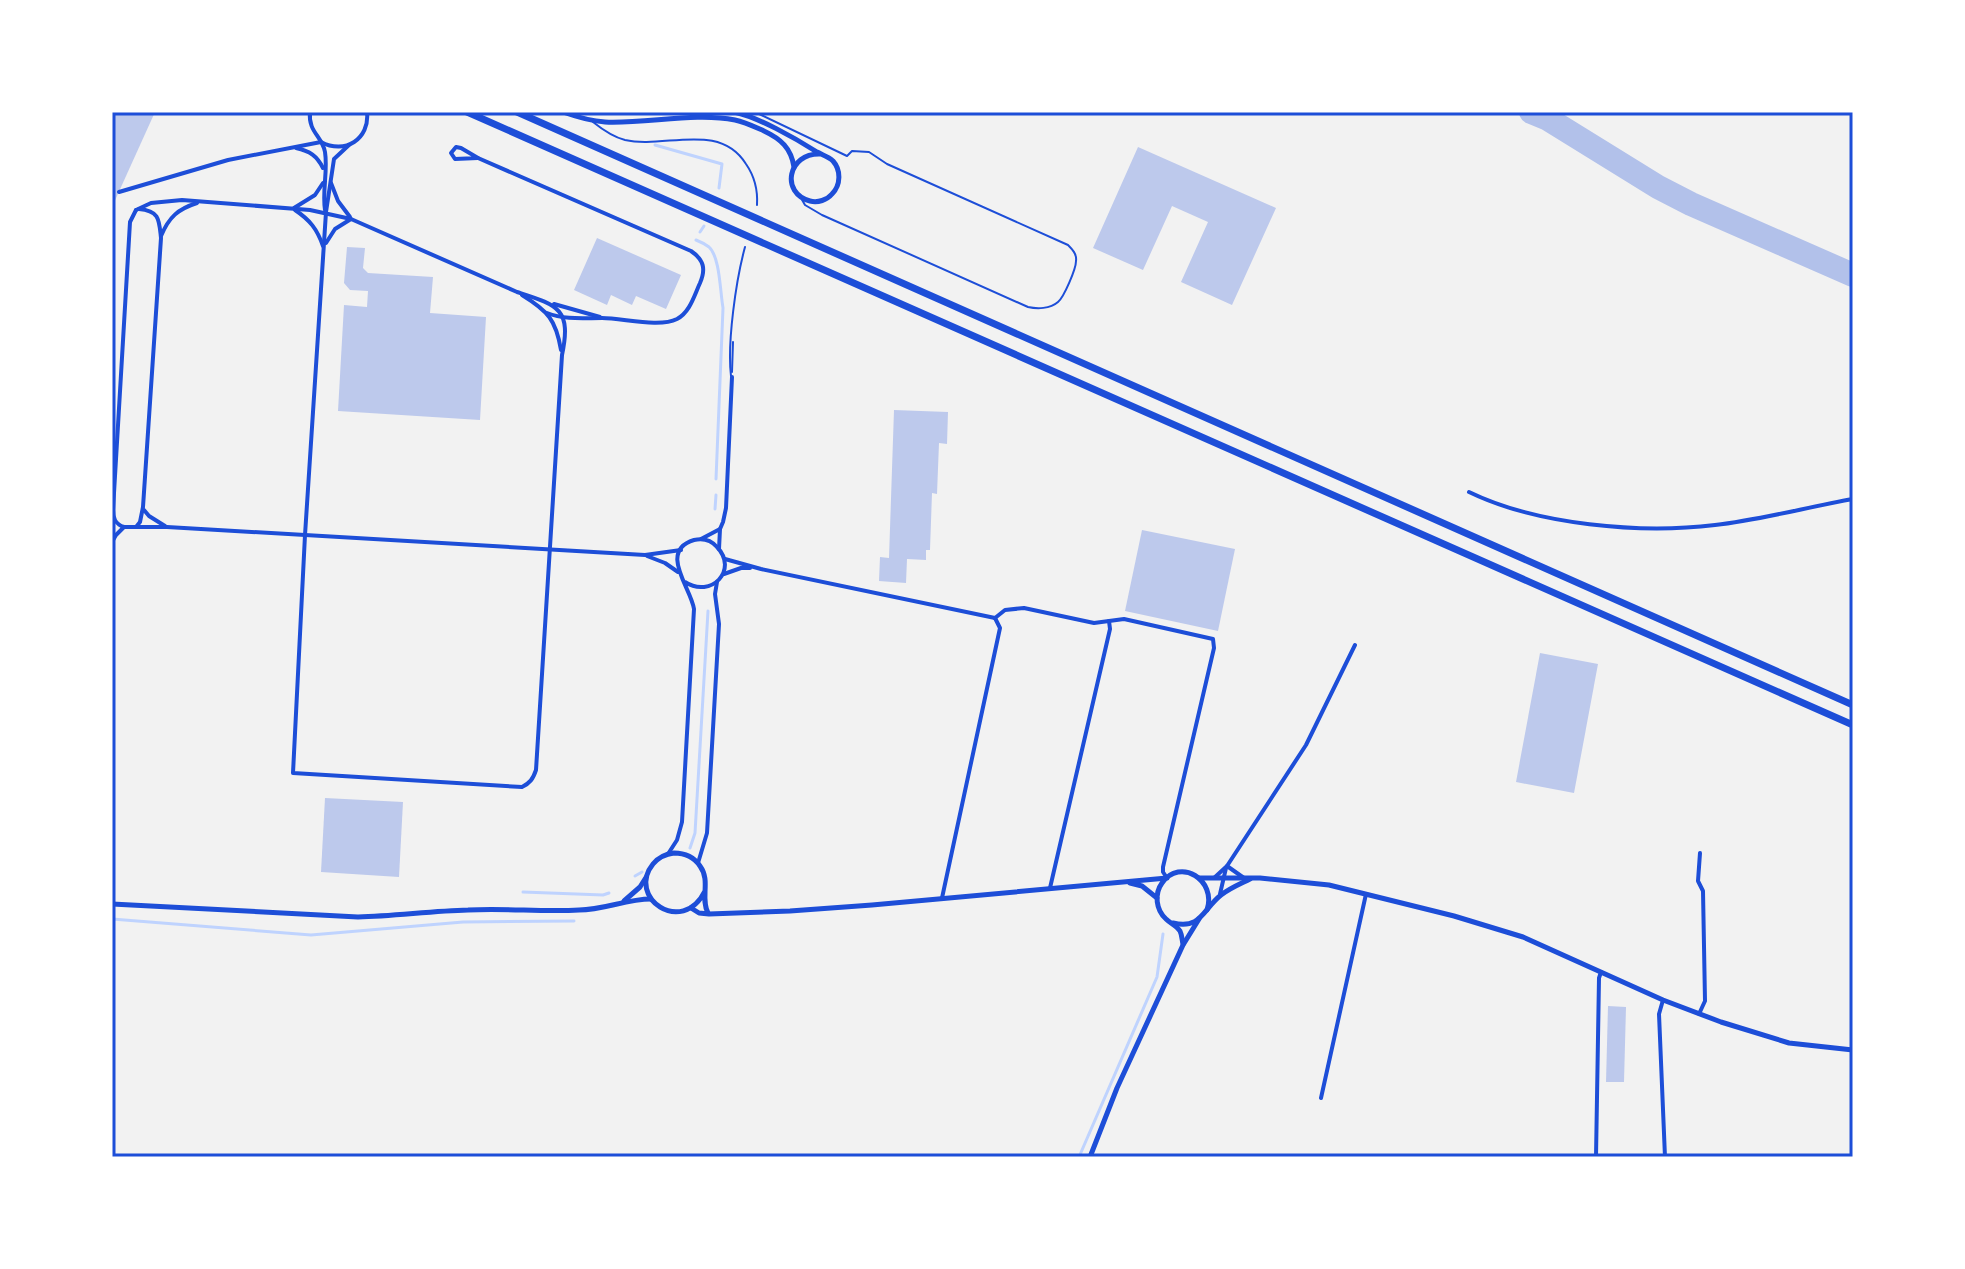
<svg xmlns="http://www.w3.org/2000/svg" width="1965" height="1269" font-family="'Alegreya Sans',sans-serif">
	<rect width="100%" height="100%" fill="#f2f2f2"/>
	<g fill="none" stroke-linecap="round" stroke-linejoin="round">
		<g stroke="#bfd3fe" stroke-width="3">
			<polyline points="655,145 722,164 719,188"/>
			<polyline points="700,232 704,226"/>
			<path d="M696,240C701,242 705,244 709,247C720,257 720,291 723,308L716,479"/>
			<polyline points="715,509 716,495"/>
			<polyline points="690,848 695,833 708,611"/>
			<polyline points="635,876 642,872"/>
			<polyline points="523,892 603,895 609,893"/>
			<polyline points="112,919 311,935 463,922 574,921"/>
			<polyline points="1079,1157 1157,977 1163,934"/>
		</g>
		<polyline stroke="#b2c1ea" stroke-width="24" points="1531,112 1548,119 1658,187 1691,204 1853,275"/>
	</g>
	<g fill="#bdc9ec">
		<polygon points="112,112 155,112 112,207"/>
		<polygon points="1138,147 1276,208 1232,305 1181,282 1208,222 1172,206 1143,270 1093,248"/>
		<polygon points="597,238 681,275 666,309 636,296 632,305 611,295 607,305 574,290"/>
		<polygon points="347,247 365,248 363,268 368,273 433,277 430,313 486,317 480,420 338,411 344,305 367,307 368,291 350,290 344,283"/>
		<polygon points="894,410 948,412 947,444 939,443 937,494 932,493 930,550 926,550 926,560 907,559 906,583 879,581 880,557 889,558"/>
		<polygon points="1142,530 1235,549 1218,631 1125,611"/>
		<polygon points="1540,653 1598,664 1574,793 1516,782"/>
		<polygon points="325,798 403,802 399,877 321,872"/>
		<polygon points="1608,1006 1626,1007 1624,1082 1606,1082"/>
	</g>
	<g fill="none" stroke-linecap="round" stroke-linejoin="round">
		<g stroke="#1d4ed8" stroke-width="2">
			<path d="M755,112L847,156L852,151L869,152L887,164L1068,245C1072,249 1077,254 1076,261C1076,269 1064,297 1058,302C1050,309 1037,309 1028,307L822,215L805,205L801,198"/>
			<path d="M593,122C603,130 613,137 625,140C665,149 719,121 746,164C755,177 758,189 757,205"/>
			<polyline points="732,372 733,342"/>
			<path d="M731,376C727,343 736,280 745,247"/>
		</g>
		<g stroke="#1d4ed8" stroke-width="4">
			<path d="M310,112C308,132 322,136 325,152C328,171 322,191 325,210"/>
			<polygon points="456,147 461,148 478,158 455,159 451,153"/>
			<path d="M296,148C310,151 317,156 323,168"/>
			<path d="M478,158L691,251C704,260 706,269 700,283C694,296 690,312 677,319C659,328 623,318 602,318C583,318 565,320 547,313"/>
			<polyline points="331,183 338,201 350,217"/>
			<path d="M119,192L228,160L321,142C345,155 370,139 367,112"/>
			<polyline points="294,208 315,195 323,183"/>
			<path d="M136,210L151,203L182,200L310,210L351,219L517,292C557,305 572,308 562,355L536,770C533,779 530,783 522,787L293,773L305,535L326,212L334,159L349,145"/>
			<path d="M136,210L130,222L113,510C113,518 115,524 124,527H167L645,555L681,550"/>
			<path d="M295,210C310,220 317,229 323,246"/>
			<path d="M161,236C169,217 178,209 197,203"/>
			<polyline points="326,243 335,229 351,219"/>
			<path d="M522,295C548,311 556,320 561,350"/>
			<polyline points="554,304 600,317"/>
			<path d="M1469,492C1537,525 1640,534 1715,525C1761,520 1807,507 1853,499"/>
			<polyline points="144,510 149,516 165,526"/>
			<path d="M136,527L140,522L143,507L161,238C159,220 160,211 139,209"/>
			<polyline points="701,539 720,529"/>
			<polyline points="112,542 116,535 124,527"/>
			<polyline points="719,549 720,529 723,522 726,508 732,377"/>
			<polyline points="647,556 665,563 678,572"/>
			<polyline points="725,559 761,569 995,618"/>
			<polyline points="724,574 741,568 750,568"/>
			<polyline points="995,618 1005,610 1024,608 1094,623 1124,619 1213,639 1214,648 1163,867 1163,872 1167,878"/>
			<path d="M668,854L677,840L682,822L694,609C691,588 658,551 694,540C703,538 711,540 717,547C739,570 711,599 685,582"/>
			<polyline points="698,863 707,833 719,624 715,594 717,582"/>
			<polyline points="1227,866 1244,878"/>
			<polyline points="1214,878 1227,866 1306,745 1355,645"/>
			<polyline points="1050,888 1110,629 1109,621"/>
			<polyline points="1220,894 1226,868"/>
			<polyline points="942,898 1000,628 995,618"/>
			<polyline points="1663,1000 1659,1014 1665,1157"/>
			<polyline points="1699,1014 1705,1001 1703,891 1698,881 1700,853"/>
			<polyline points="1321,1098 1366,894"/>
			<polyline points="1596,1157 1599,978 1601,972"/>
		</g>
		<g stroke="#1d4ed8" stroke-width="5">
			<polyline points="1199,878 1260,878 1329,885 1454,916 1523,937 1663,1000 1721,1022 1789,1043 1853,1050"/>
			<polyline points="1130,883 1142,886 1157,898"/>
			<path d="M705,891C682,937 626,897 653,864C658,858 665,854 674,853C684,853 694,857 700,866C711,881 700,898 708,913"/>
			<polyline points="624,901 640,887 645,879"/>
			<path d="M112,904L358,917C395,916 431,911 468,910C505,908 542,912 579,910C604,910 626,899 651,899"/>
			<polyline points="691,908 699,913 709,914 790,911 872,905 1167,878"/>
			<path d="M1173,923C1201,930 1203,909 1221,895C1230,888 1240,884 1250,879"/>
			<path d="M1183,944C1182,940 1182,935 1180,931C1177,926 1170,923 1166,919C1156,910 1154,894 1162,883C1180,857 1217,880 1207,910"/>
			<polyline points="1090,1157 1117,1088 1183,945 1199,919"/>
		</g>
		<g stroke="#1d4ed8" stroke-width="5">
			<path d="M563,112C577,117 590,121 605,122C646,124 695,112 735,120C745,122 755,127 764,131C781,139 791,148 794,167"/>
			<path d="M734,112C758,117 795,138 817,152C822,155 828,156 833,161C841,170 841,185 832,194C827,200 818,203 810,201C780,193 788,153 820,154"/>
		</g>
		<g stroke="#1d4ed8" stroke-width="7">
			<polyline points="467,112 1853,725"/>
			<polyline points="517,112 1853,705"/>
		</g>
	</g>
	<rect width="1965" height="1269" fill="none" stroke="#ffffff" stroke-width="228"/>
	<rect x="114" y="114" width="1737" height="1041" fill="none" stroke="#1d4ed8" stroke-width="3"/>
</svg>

------

Word for word, return all the entries and skip their pictures.

<svg xmlns="http://www.w3.org/2000/svg" width="1965" height="1269" font-family="'Alegreya Sans',sans-serif">
	<rect width="100%" height="100%" fill="#f2f2f2"/>
	<g fill="none" stroke-linecap="round" stroke-linejoin="round">
		<g stroke="#bfd3fe" stroke-width="3">
			<polyline points="655,145 722,164 719,188"/>
			<polyline points="700,232 704,226"/>
			<path d="M696,240C701,242 705,244 709,247C720,257 720,291 723,308L716,479"/>
			<polyline points="715,509 716,495"/>
			<polyline points="690,848 695,833 708,611"/>
			<polyline points="635,876 642,872"/>
			<polyline points="523,892 603,895 609,893"/>
			<polyline points="112,919 311,935 463,922 574,921"/>
			<polyline points="1079,1157 1157,977 1163,934"/>
		</g>
		<polyline stroke="#b2c1ea" stroke-width="24" points="1531,112 1548,119 1658,187 1691,204 1853,275"/>
	</g>
	<g fill="#bdc9ec">
		<polygon points="112,112 155,112 112,207"/>
		<polygon points="1138,147 1276,208 1232,305 1181,282 1208,222 1172,206 1143,270 1093,248"/>
		<polygon points="597,238 681,275 666,309 636,296 632,305 611,295 607,305 574,290"/>
		<polygon points="347,247 365,248 363,268 368,273 433,277 430,313 486,317 480,420 338,411 344,305 367,307 368,291 350,290 344,283"/>
		<polygon points="894,410 948,412 947,444 939,443 937,494 932,493 930,550 926,550 926,560 907,559 906,583 879,581 880,557 889,558"/>
		<polygon points="1142,530 1235,549 1218,631 1125,611"/>
		<polygon points="1540,653 1598,664 1574,793 1516,782"/>
		<polygon points="325,798 403,802 399,877 321,872"/>
		<polygon points="1608,1006 1626,1007 1624,1082 1606,1082"/>
	</g>
	<g fill="none" stroke-linecap="round" stroke-linejoin="round">
		<g stroke="#1d4ed8" stroke-width="2">
			<path d="M755,112L847,156L852,151L869,152L887,164L1068,245C1072,249 1077,254 1076,261C1076,269 1064,297 1058,302C1050,309 1037,309 1028,307L822,215L805,205L801,198"/>
			<path d="M593,122C603,130 613,137 625,140C665,149 719,121 746,164C755,177 758,189 757,205"/>
			<polyline points="732,372 733,342"/>
			<path d="M731,376C727,343 736,280 745,247"/>
		</g>
		<g stroke="#1d4ed8" stroke-width="4">
			<path d="M310,112C308,132 322,136 325,152C328,171 322,191 325,210"/>
			<polygon points="456,147 461,148 478,158 455,159 451,153"/>
			<path d="M296,148C310,151 317,156 323,168"/>
			<path d="M478,158L691,251C704,260 706,269 700,283C694,296 690,312 677,319C659,328 623,318 602,318C583,318 565,320 547,313"/>
			<polyline points="331,183 338,201 350,217"/>
			<path d="M119,192L228,160L321,142C345,155 370,139 367,112"/>
			<polyline points="294,208 315,195 323,183"/>
			<path d="M136,210L151,203L182,200L310,210L351,219L517,292C557,305 572,308 562,355L536,770C533,779 530,783 522,787L293,773L305,535L326,212L334,159L349,145"/>
			<path d="M136,210L130,222L113,510C113,518 115,524 124,527H167L645,555L681,550"/>
			<path d="M295,210C310,220 317,229 323,246"/>
			<path d="M161,236C169,217 178,209 197,203"/>
			<polyline points="326,243 335,229 351,219"/>
			<path d="M522,295C548,311 556,320 561,350"/>
			<polyline points="554,304 600,317"/>
			<path d="M1469,492C1537,525 1640,534 1715,525C1761,520 1807,507 1853,499"/>
			<polyline points="144,510 149,516 165,526"/>
			<path d="M136,527L140,522L143,507L161,238C159,220 160,211 139,209"/>
			<polyline points="701,539 720,529"/>
			<polyline points="112,542 116,535 124,527"/>
			<polyline points="719,549 720,529 723,522 726,508 732,377"/>
			<polyline points="647,556 665,563 678,572"/>
			<polyline points="725,559 761,569 995,618"/>
			<polyline points="724,574 741,568 750,568"/>
			<polyline points="995,618 1005,610 1024,608 1094,623 1124,619 1213,639 1214,648 1163,867 1163,872 1167,878"/>
			<path d="M668,854L677,840L682,822L694,609C691,588 658,551 694,540C703,538 711,540 717,547C739,570 711,599 685,582"/>
			<polyline points="698,863 707,833 719,624 715,594 717,582"/>
			<polyline points="1227,866 1244,878"/>
			<polyline points="1214,878 1227,866 1306,745 1355,645"/>
			<polyline points="1050,888 1110,629 1109,621"/>
			<polyline points="1220,894 1226,868"/>
			<polyline points="942,898 1000,628 995,618"/>
			<polyline points="1663,1000 1659,1014 1665,1157"/>
			<polyline points="1699,1014 1705,1001 1703,891 1698,881 1700,853"/>
			<polyline points="1321,1098 1366,894"/>
			<polyline points="1596,1157 1599,978 1601,972"/>
		</g>
		<g stroke="#1d4ed8" stroke-width="5">
			<polyline points="1199,878 1260,878 1329,885 1454,916 1523,937 1663,1000 1721,1022 1789,1043 1853,1050"/>
			<polyline points="1130,883 1142,886 1157,898"/>
			<path d="M705,891C682,937 626,897 653,864C658,858 665,854 674,853C684,853 694,857 700,866C711,881 700,898 708,913"/>
			<polyline points="624,901 640,887 645,879"/>
			<path d="M112,904L358,917C395,916 431,911 468,910C505,908 542,912 579,910C604,910 626,899 651,899"/>
			<polyline points="691,908 699,913 709,914 790,911 872,905 1167,878"/>
			<path d="M1173,923C1201,930 1203,909 1221,895C1230,888 1240,884 1250,879"/>
			<path d="M1183,944C1182,940 1182,935 1180,931C1177,926 1170,923 1166,919C1156,910 1154,894 1162,883C1180,857 1217,880 1207,910"/>
			<polyline points="1090,1157 1117,1088 1183,945 1199,919"/>
		</g>
		<g stroke="#1d4ed8" stroke-width="5">
			<path d="M563,112C577,117 590,121 605,122C646,124 695,112 735,120C745,122 755,127 764,131C781,139 791,148 794,167"/>
			<path d="M734,112C758,117 795,138 817,152C822,155 828,156 833,161C841,170 841,185 832,194C827,200 818,203 810,201C780,193 788,153 820,154"/>
		</g>
		<g stroke="#1d4ed8" stroke-width="7">
			<polyline points="467,112 1853,725"/>
			<polyline points="517,112 1853,705"/>
		</g>
	</g>
	<rect width="1965" height="1269" fill="none" stroke="#ffffff" stroke-width="228"/>
	<rect x="114" y="114" width="1737" height="1041" fill="none" stroke="#1d4ed8" stroke-width="3"/>
</svg>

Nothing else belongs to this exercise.